For a topological vector space(tvs), I'd like to know whether
1.there exist a topological vector space V which is a Hausdorff space but does not satisfies the first countable axiom or
2.there exist a topological vector space V which is not a Hausdorff space and does not satisfies the first countable axiom.
I have questioned this problem but one may cannot see this. So I let it be alone and questioned this problem again.
I really find it difficult for me. Help me please. I can't work it out so far.
Please give me two examples about them.
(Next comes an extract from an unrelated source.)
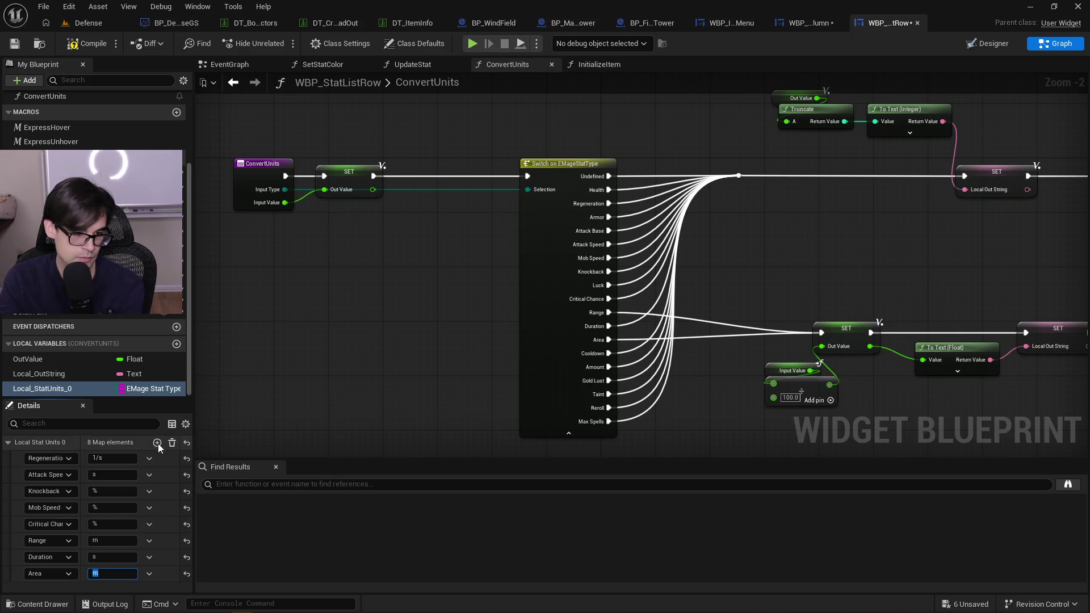
Add a ninth map entry set to Cooldown with unit s
{"action": "left_click", "coordinate": [157, 443]}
Thank you very much.
In a finite dimensional topological vector space $X$ consider the vector subspace $V:=\text{closure}(\{0\})$. You have $V = \bigcap \{U | U\text{ neighbourhood of }0\}$. This implies that the subspace topology of $V$ is the trivial topology, as every open set containing $0$ contains $V$.
Let $\{b_1,\dots,b_m\}$ be a vector space basis of $V$ and extend this by $\{b_{m+1},\dots,b_{m+n}\}$ to a basis of X. Now consider the vector space isomorphism $T:X\to V\times X/V$ defined by $$ T(\sum_{i=1}^{m+n} c_i b_i) = (\sum_{i=1}^m c_ib_i , (\sum_{i=m+1}^{m+n} c_ib_i) +V). $$ $T$ is continuous, as $\pi_V\circ T$ and $\pi_{X/V}\circ T = \pi_{X/V}$ are continuous. $T$ is open, as every open set containing $0$ contains $V$ and every surjective linear map onto a finite dimensional Hausdorff tvs is an open map [$X/V$ is a Hausdorff space, as the zero element $V$ is closed]. So altogether, $X\cong V\times \mathbb{K}^n$ where $V$ carries the trivial topology and $\mathbb{K}^n$ the euclidean topology.